Consigne.
Mettez à jour le passage du texte sur le projet Genesis qui va de "J’aimerais savoir ce" jusqu'à "peuvent s’expliquer autrement." inclus, en remplaçant "crise cardiaque" par "attaque de panique".

Texte source.
# # # #

Le décret présidentiel ne cache pas l’ampleur et l’urgence du programme. Michael Krazios, directeur du Bureau de la politique scientifique et technologique de la Maison Blanche, a déclaré qu’il s’agissait de « la plus grande mobilisation des ressources fédérales en matière de recherche scientifique depuis le programme Apollo ».

 

Il existe un autre facteur très préoccupant. En janvier 2025, Trump a signé le décret 14179, abrogeant la plupart des politiques de l’administration Biden en matière de réglementation de la sécurité de l’IA et annonçant qu’il « supprimerait tous les obstacles au leadership américain en matière d’IA ». En juillet 2025, la Maison Blanche a publié un « plan d’action américain pour l’IA » de 25 pages contenant près de 100 recommandations pour une action fédérale, dont l’idée centrale est la « déréglementation ». Cela aura pour effet de supprimer tous les freins, les pare-feu et les protections juridiques qui entravent la mise en œuvre de cette nouvelle initiative en matière d’IA. Il y a un autre événement, beaucoup plus grave, qui a été totalement ignoré par les médias. En novembre 2025, la Maison Blanche a publié un nouveau décret appelant à la création d’un « groupe de travail dédié aux litiges liés à l’IA » chargé de contester juridiquement les lois étatiques réglementant l’IA et même de menacer de retenir les fonds fédéraux. Essayez de comprendre ce que cela signifie.

 

J’aimerais savoir ce qui a « effrayé » les États-Unis au point de lancer ce projet Genesis. Lorsque le gouvernement américain décide de mobiliser des ressources aussi considérables au nom de la sécurité nationale, et ce avec une urgence aussi surprenante, ce n’est pas sans raison. Il a dû apprendre quelque chose, découvrir quelque chose, ou peut-être conclure quelque chose d’une importance telle que cela leur a presque tous donné une crise cardiaque.La soudaineté de l’apparition de ce projet et l’intense pression temporelle qui l’accompagne doivent avoir été causées par un facteur externe. Il n’existe aucune preuve publique à ce sujet, et bien qu’aucun événement susceptible de provoquer une « crise cardiaque » n’ait été révélé, la soudaineté et l’urgence ne peuvent s’expliquer autrement.

# # # #

Listing.
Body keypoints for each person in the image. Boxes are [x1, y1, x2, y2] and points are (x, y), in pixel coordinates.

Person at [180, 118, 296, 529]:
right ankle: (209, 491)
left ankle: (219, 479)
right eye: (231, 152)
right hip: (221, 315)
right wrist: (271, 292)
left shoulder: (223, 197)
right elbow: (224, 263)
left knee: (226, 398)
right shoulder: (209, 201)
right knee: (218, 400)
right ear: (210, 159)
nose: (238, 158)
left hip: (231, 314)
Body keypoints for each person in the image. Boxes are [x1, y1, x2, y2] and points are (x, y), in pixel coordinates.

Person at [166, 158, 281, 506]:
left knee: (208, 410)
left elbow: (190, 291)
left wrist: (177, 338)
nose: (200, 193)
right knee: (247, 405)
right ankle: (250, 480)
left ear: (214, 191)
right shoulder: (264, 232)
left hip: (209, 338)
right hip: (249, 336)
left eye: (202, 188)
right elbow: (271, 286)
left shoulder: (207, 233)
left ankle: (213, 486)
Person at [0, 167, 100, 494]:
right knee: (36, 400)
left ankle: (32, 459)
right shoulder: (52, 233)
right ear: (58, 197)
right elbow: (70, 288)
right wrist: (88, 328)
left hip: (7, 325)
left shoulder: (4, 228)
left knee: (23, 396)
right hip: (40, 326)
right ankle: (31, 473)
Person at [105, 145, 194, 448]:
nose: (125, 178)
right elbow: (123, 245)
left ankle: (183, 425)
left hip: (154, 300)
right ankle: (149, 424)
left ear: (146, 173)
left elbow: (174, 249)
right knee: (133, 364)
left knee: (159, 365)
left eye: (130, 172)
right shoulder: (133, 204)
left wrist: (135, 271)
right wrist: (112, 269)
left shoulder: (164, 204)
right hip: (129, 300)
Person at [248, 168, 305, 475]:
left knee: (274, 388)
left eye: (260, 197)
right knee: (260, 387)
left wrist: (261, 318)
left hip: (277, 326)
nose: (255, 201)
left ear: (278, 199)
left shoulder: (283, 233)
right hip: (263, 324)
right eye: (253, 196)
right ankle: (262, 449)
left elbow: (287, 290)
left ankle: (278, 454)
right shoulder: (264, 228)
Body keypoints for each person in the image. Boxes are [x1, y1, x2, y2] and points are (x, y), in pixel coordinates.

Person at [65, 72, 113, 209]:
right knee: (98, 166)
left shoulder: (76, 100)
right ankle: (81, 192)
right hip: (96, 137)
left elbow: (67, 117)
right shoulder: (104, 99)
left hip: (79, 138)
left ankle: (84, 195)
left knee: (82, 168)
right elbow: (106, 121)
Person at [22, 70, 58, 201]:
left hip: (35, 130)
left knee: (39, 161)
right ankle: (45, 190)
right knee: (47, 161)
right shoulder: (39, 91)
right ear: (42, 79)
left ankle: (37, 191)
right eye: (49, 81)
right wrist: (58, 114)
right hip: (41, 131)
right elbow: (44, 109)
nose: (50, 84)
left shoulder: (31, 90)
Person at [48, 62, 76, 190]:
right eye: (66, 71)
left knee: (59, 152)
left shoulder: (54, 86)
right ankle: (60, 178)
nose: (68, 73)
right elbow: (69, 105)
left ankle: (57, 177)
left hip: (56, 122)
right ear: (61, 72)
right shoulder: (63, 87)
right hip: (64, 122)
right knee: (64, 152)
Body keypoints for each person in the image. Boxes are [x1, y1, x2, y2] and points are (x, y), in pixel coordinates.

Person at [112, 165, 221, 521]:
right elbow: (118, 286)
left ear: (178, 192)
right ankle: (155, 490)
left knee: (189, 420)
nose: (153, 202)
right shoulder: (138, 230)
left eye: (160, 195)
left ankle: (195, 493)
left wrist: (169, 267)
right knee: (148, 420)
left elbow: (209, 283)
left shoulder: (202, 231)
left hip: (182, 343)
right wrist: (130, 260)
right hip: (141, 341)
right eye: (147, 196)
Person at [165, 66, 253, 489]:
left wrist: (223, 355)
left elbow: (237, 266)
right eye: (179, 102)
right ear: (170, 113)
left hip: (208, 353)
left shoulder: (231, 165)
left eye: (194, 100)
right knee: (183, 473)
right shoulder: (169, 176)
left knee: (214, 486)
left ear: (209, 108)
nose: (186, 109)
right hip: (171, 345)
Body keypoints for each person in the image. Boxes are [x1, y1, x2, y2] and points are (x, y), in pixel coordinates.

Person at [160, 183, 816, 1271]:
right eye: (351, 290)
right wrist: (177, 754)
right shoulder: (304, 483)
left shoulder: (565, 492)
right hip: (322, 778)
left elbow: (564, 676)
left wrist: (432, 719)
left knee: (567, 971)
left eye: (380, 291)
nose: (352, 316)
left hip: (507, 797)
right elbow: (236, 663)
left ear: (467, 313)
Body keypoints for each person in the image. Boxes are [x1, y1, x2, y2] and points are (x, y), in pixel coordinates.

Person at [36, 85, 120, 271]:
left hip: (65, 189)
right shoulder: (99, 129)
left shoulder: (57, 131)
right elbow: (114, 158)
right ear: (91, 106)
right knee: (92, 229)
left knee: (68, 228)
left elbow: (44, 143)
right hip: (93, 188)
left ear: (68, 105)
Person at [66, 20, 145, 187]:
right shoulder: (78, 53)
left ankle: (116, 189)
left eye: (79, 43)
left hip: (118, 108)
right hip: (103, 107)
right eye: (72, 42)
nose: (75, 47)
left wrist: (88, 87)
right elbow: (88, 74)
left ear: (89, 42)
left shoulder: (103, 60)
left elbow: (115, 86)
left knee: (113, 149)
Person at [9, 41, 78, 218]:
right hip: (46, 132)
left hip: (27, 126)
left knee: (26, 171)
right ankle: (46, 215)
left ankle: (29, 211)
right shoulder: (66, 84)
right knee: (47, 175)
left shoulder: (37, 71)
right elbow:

# # # #

Réponse.
J’aimerais savoir ce qui a « effrayé » les États-Unis au point de lancer ce projet Genesis. Lorsque le gouvernement américain décide de mobiliser des ressources aussi considérables au nom de la sécurité nationale, et ce avec une urgence aussi surprenante, ce n’est pas sans raison. Il a dû apprendre quelque chose, découvrir quelque chose, ou peut-être conclure quelque chose d’une importance telle que cela leur a presque tous donné une attaque de panique.La soudaineté de l’apparition de ce projet et l’intense pression temporelle qui l’accompagne doivent avoir été causées par un facteur externe. Il n’existe aucune preuve publique à ce sujet, et bien qu’aucun événement susceptible de provoquer une « attaque de panique » n’ait été révélé, la soudaineté et l’urgence ne peuvent s’expliquer autrement.